Feb. 2, 2025
Recent explorations in R have reminded me about two ways of thinking about how you refer to objects or (parts of objects) in the language.
Slots are probably what you learn about first, they use the $
syntax. In R, the $
operator is used to access specific elements or columns within a data structure, such as a list, data frame, or environment. You can think of it as an ersatz shorthand for the tidyverse::select()
function, except that the latter is more powerful because you can do funky things like selecting multiple columns programmatically. By programmatically I mean “in some way that is not predetermined until you run your code”, e.g. because you are selecting a subset of columns of your data frame that didn’t exist until (long) before that step. Anyway, back to $
, it’s a way of selecting a particular column of a data frame or any smaller part of an object in R. In fact, one of my main use cases for $
used to be for recalculating columns in a data frame when I wasn’t confident about using mutate()
: changing a column to a factor with mutate()
gave me the heebie-jeebies for a long time.

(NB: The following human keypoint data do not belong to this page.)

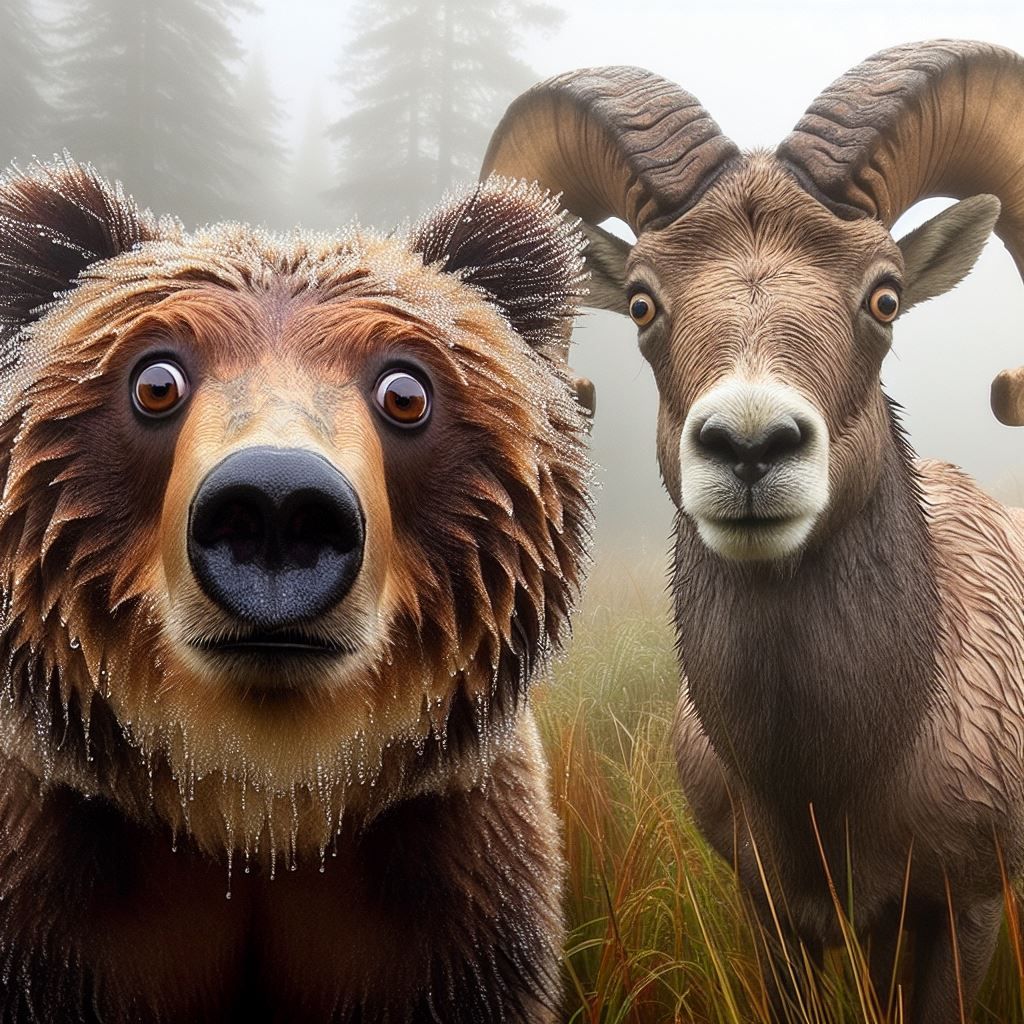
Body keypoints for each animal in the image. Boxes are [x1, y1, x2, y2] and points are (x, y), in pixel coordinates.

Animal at [0, 157, 592, 1023]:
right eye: (156, 380)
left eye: (406, 390)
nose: (277, 504)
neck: (262, 811)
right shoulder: (51, 886)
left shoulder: (455, 895)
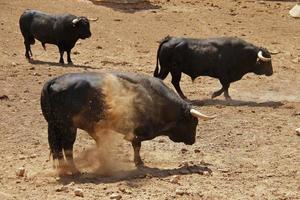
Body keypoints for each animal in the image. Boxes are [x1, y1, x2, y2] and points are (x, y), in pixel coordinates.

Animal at [40, 71, 216, 173]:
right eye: (193, 123)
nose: (193, 141)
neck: (154, 98)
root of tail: (54, 81)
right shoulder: (139, 130)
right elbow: (137, 144)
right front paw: (139, 162)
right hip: (68, 127)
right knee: (67, 146)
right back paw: (75, 170)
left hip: (55, 126)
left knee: (58, 148)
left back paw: (63, 169)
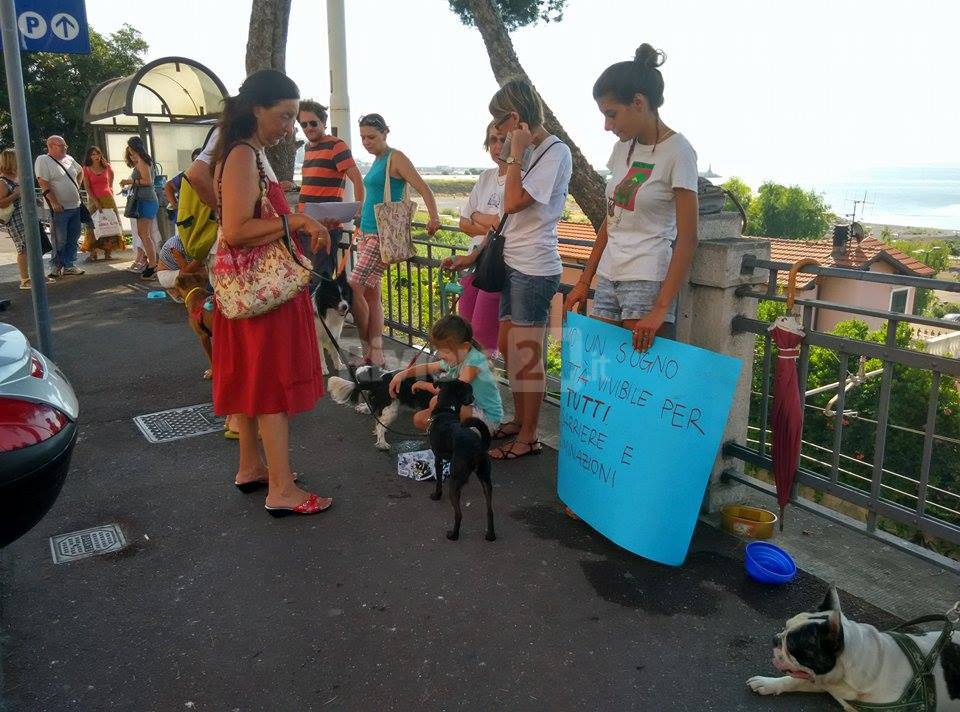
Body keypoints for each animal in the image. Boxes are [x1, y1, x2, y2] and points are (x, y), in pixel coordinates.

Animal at [428, 382, 496, 544]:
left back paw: (453, 535)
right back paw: (490, 535)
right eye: (469, 391)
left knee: (459, 514)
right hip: (486, 480)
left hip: (455, 481)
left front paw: (436, 495)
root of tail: (478, 446)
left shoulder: (438, 458)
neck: (447, 410)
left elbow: (438, 480)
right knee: (490, 511)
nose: (474, 397)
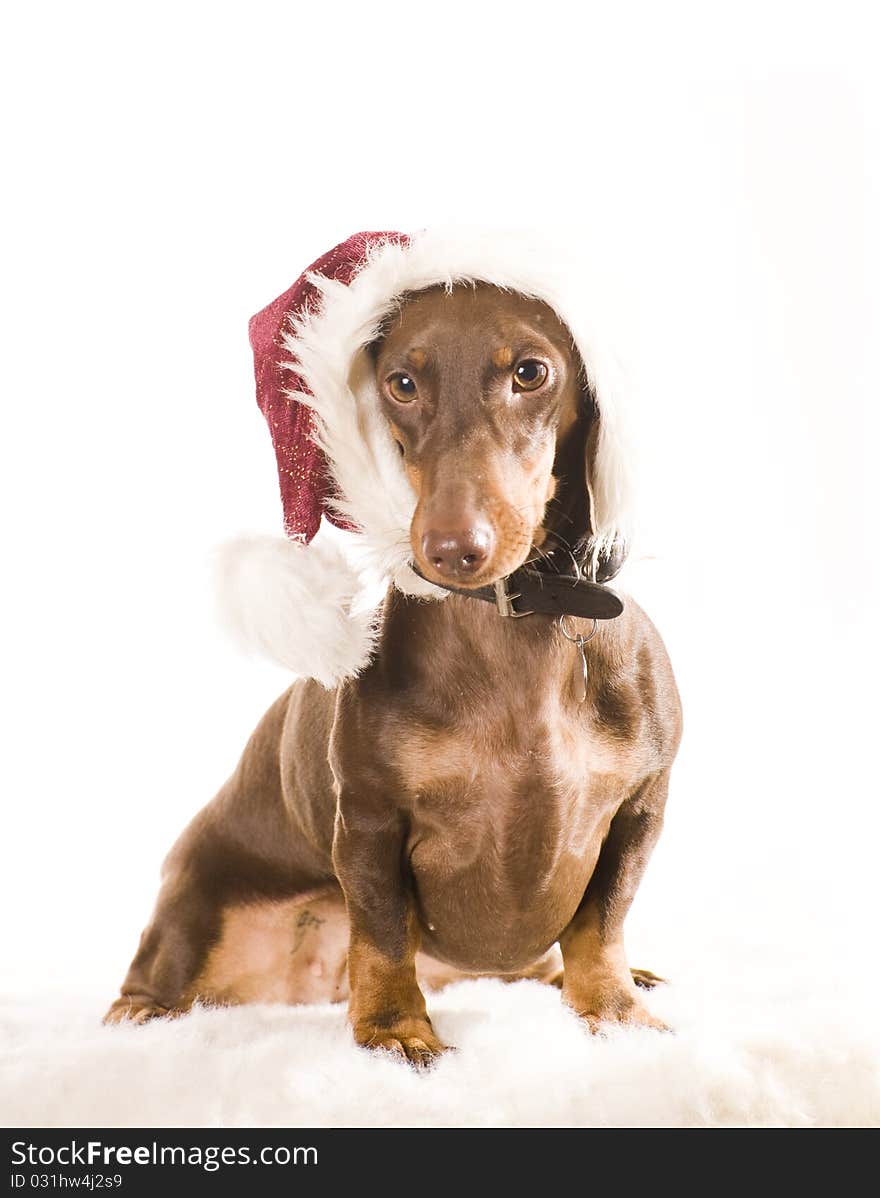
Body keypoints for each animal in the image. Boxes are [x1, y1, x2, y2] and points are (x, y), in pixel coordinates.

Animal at [102, 282, 680, 1068]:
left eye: (531, 372)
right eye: (401, 384)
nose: (452, 548)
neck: (513, 625)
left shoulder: (640, 807)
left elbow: (602, 922)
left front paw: (614, 1010)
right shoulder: (371, 819)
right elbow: (380, 934)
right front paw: (394, 1030)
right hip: (195, 909)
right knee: (155, 976)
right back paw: (138, 1011)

Here are some examples of how the $
syntax is used in R:
So the $
operator is a versatile tool in R for accessing and manipulating elements in data frames, lists, environments, and other objects. It is particularly useful for working with named elements or columns. And then pipes come along and change everything. At least they did for me. You that adage about how if you have a hammer everything looks like a nail? That’s been with pipes in R for quite a long time.
For those uninitiated into pipe lore, it’s an operator in R that you follow with a function that takes an argument that, unless otherwise explicitly denoted by the user, is the previous line of code. So something like:
my_processed_tibble <- my_tibble %>%
select(all_of(my_interesting_columns)) %>%
mutate(interesting_column_sum = interesting_column_1 + interesting_column_2)
is actually really the incredibly long and fraught (at least horizontally):
my_processed_tibble <- mutate(select(my_tibble,all_of(my_interesting_columns)), interesting_column_sum = interesting_column_1 + interesting_column_2)
It was incredibly stressful to copy and paste that together from the version with the pipes. I’m not even sure it’s right! The top version is a lot easier to debug, because you have the chain of functions applied in order to the original data frame. Note that I’ve used %>%
which is the pipe function from the magrittr
package. Version 4.1.0 of R introduced a ’native’ pipe operator, it looks like this |>
. I’ve continued using the OG magrittr
pipe for two reasons. The first is simple muscle memory, and the second is that it lets you use .
as a placeholder for previous values when using functions that are not pipe-friendly (e.g. for some reason they don’t take the data frame as the first value).
By way of a short digression, one of my favourite uses of pipes is to assign them to functions so you can reuse chunks of code, e.g.
group_by_sex_and_summarise <- . %>%
group_by(sex) %>%
summarise(Value = sum(Value))
But it’s also good to not forget about slots once you know about pipes. I don’t think pipes are to blame for me forgetting about slots, per se, just that whole “everything’s a nail” outlook I mentioned above. But sometimes, you want to pick things out easily. Over the years I’ve gotten myself into also sorts of my_df %>% select(my_column) %>% as.vector()
contortions when a simple my_df$my_column
would have sufficed.
Lately I’ve been wanting to create plots inside of loops and then access those plots later, for the purposes of putting them into a slide deck. This is what drove me back to slots. You can obviously cram your generated plots into a list, but let’s say you want the titles of your plots to be the titles of your slides. Well, the simple to pull out the titles is to use the $
operator. my_ggplot$labels$title
will let you grab the title of the plot to use somewhere else. A simple thing, but something I had completely forgotten!